Your objective: Put everything from the line containing "yatırımcı sunum dosyası" down to the line containing "دسترسی سریع", both included, into a JSON list of strings with one string per line and no blank lines. Leave the pictures out.

Provided records:
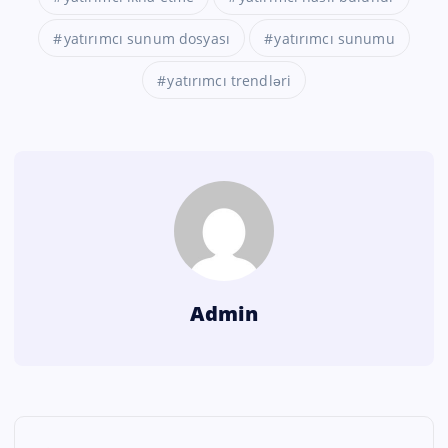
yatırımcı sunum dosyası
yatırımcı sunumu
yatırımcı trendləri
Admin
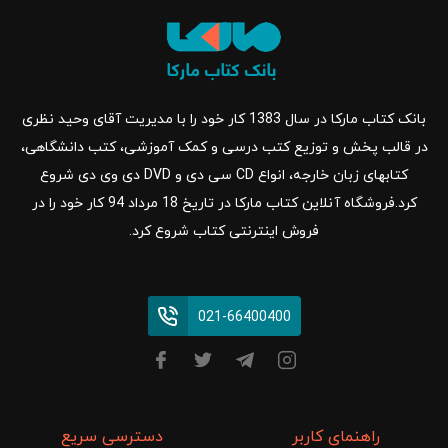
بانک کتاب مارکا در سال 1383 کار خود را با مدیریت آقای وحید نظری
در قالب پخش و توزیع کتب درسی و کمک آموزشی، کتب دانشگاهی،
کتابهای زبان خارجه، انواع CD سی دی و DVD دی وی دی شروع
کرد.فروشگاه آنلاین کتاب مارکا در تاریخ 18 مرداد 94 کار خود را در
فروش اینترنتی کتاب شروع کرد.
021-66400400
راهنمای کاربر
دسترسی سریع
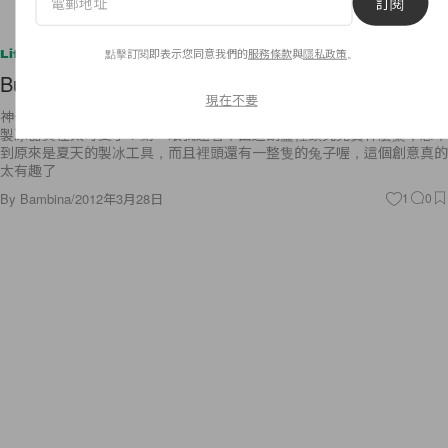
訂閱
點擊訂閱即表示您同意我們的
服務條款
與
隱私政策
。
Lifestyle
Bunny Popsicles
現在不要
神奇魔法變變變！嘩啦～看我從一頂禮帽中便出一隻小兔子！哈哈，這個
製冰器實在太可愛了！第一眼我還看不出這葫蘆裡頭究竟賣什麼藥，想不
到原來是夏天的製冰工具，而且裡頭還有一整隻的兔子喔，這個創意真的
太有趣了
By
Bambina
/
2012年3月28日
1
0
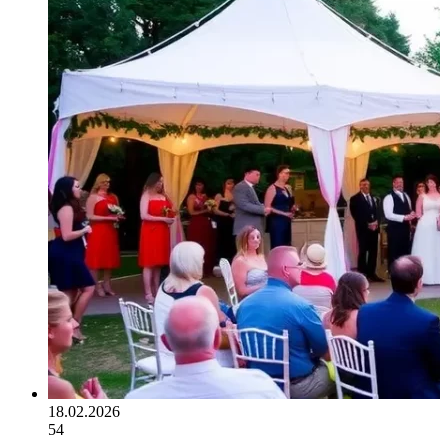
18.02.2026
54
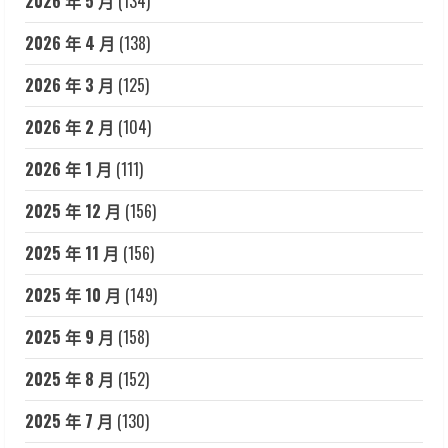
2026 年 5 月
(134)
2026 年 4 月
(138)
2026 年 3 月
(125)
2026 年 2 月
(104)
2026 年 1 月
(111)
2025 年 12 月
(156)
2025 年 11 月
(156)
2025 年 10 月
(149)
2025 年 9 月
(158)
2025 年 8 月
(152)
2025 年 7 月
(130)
==
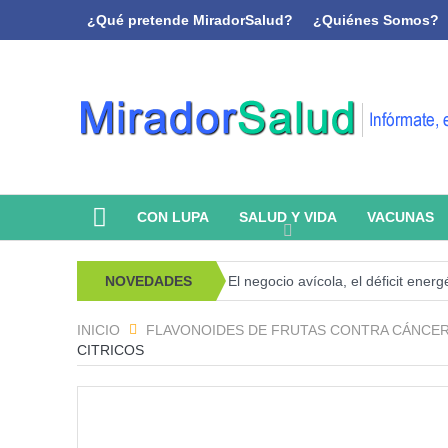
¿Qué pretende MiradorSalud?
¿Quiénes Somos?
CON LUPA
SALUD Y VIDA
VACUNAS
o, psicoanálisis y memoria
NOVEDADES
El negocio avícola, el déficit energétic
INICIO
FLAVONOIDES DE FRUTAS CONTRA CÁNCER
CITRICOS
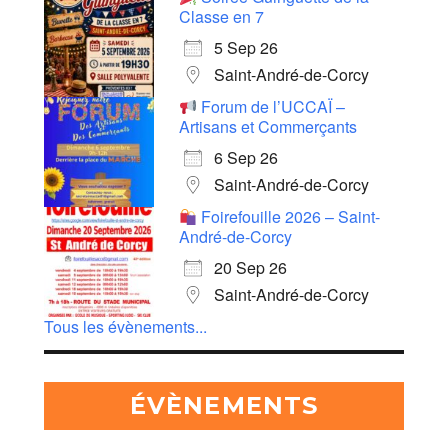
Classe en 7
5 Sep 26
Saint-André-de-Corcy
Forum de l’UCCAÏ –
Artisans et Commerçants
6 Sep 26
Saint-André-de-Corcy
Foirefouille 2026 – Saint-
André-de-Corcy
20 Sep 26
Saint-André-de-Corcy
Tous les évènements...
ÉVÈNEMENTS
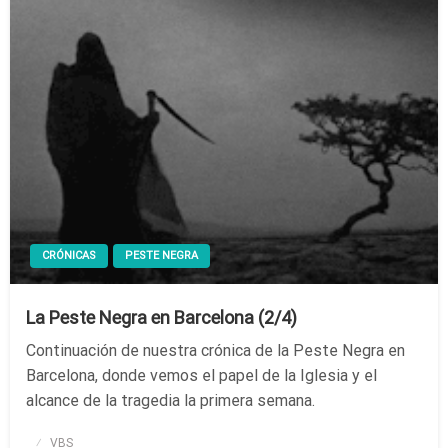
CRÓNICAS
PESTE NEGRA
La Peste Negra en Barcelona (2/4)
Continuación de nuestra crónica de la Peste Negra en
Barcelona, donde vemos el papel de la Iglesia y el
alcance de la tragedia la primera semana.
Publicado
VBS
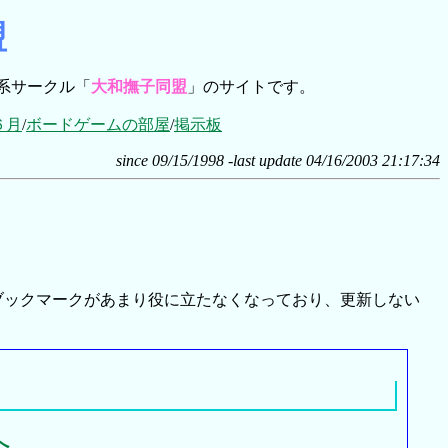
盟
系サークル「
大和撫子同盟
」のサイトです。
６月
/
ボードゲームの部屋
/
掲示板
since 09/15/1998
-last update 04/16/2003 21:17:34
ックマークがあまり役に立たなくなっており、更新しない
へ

Output:
[
  "yatırımcı sunum dosyası",
  "yatırımcı sunumu",
  "yatırımcı trendləri",
  "Admin",
  "بانک کتاب مارکا در سال 1383 کار خود را با مدیریت آقای وحید نظری",
  "در قالب پخش و توزیع کتب درسی و کمک آموزشی، کتب دانشگاهی،",
  "کتابهای زبان خارجه، انواع CD سی دی و DVD دی وی دی شروع",
  "کرد.فروشگاه آنلاین کتاب مارکا در تاریخ 18 مرداد 94 کار خود را در",
  "فروش اینترنتی کتاب شروع کرد.",
  "021-66400400",
  "راهنمای کاربر",
  "دسترسی سریع"
]